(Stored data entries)
******
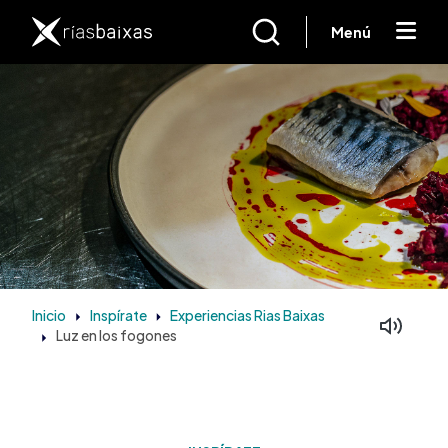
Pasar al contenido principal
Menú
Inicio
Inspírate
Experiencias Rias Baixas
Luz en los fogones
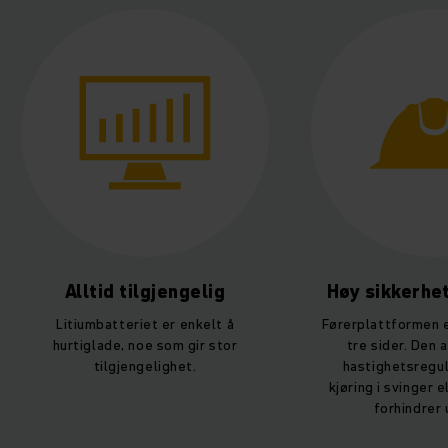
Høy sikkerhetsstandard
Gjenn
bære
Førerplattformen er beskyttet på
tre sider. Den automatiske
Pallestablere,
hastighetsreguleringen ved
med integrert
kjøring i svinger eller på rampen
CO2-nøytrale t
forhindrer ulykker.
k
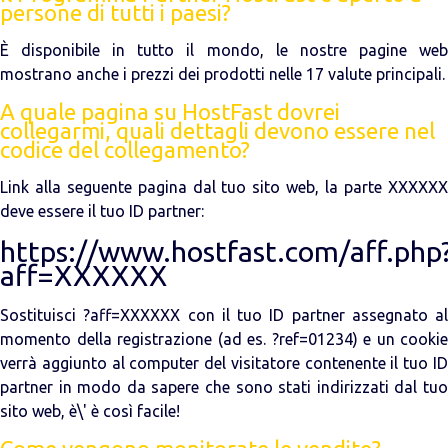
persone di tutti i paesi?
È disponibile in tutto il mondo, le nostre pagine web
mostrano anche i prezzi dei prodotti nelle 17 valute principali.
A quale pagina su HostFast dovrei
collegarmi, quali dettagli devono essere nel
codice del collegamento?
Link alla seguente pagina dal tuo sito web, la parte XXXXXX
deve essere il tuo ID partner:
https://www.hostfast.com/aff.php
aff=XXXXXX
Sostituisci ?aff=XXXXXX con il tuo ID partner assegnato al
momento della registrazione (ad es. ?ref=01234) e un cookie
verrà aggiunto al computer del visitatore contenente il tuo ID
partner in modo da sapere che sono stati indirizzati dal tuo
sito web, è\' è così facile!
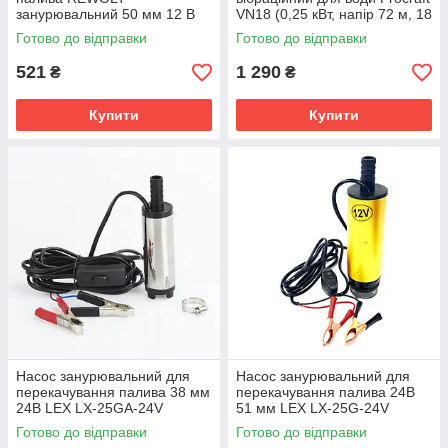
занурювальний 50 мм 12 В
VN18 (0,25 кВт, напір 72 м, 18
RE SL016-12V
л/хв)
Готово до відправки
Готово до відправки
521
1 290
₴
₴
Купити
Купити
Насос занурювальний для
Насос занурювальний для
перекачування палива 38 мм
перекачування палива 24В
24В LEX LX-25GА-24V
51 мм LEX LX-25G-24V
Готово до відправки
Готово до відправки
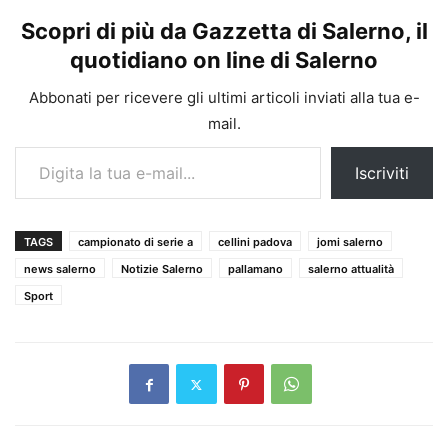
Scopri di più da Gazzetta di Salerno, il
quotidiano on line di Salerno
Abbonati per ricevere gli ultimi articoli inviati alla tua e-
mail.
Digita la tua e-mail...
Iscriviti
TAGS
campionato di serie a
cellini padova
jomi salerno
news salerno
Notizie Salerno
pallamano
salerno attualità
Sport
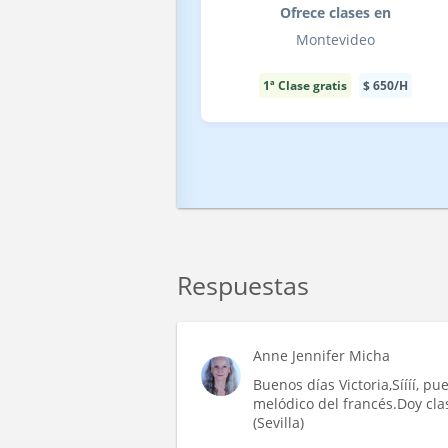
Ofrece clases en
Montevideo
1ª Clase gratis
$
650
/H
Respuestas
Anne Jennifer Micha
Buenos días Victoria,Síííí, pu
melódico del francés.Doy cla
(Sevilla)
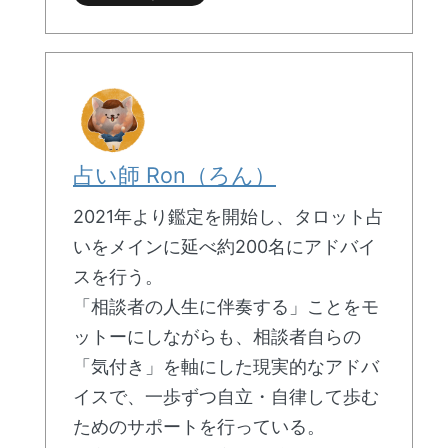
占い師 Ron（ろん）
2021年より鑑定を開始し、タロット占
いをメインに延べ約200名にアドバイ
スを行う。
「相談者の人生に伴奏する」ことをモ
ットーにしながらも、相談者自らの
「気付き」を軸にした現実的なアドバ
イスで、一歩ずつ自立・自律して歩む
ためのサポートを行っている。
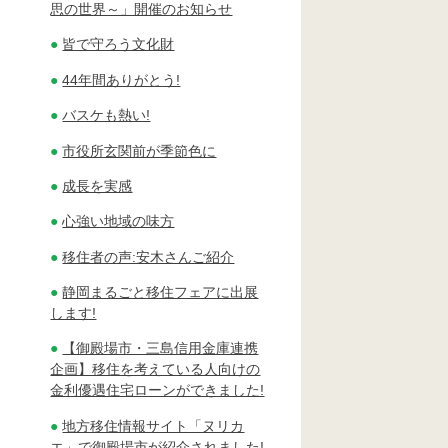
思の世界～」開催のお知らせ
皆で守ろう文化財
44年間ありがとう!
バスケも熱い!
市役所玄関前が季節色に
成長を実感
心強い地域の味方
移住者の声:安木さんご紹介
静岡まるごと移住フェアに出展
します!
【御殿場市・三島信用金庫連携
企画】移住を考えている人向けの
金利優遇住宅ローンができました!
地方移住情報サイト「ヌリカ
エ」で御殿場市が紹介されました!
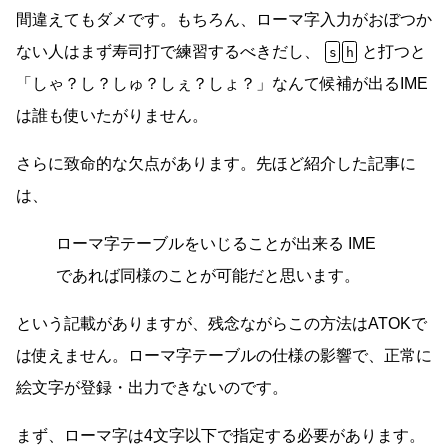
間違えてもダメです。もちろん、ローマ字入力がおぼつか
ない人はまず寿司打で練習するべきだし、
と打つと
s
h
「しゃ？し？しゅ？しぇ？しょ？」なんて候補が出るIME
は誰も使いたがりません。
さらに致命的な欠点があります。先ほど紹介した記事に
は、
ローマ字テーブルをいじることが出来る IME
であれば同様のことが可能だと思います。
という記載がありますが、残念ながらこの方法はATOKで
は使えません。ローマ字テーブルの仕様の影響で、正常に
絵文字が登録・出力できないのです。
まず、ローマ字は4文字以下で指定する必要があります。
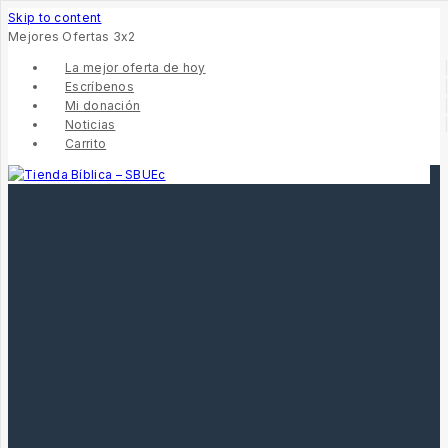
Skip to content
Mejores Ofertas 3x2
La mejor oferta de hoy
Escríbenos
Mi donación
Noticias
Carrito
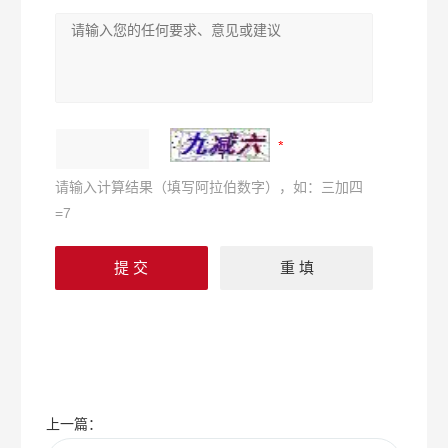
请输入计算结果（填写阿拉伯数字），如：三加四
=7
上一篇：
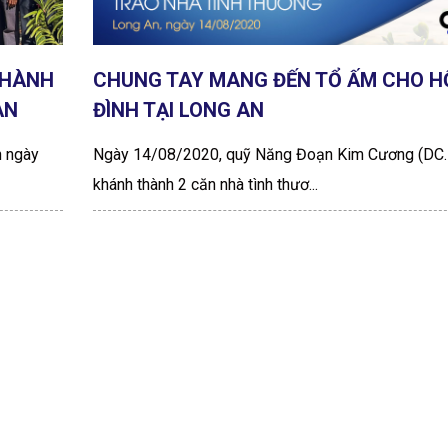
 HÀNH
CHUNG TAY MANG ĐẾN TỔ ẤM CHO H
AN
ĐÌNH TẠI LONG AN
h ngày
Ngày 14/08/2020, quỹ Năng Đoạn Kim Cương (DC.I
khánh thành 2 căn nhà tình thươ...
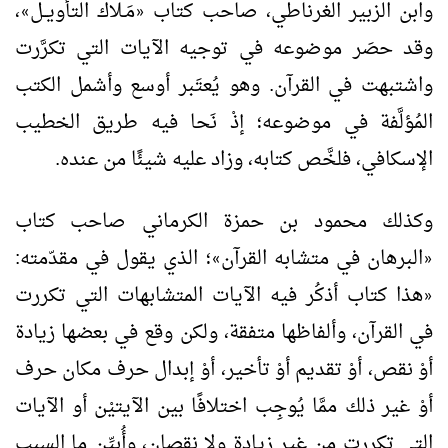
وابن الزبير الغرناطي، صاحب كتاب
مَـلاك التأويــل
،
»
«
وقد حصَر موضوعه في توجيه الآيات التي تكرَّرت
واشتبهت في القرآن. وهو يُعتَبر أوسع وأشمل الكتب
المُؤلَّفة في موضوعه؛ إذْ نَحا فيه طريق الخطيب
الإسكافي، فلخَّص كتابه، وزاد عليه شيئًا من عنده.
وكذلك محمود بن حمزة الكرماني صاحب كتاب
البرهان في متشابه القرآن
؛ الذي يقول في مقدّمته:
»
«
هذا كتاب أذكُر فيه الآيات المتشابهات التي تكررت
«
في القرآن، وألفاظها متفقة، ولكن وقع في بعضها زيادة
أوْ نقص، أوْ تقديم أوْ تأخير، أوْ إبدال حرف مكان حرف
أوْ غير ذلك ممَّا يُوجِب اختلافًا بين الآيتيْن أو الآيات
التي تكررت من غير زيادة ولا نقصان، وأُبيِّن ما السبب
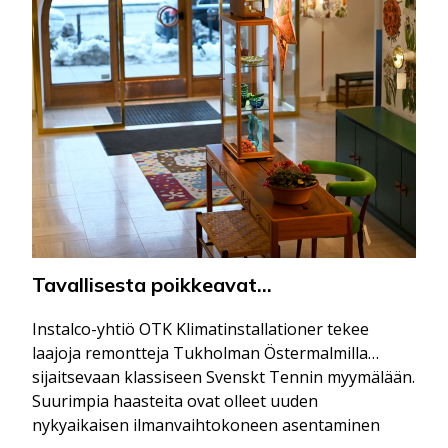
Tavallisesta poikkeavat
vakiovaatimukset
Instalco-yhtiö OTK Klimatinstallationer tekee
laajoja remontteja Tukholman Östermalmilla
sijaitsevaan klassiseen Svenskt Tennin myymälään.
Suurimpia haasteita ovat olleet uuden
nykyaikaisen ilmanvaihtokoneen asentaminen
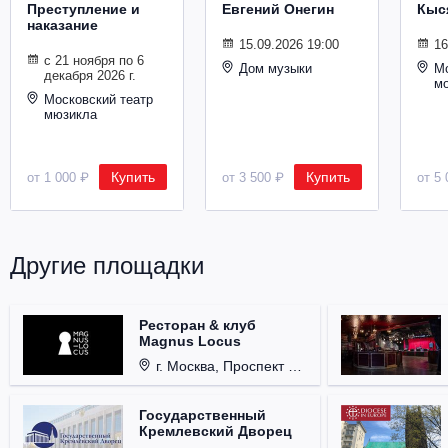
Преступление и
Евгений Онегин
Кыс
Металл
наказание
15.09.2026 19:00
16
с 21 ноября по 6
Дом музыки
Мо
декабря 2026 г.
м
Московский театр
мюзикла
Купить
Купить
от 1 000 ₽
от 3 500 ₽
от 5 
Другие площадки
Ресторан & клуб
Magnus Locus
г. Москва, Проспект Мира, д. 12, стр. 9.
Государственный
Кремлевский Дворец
******
§ **Action item**:
Where a picture appears, omit it; otherwise reproduce each line above from the first to the one with "A quale pagina su HostFast dovrei", inclusive.

§ **Written solution**:
Pasar al contenido principal
Menú
Inicio
Inspírate
Experiencias Rias Baixas
Luz en los fogones
Høy sikkerhetsstandard
Gjenn
bære
Førerplattformen er beskyttet på
tre sider. Den automatiske
Pallestablere,
hastighetsreguleringen ved
med integrert
kjøring i svinger eller på rampen
CO2-nøytrale t
forhindrer ulykker.
k
persone di tutti i paesi?
È disponibile in tutto il mondo, le nostre pagine web
mostrano anche i prezzi dei prodotti nelle 17 valute principali.
A quale pagina su HostFast dovrei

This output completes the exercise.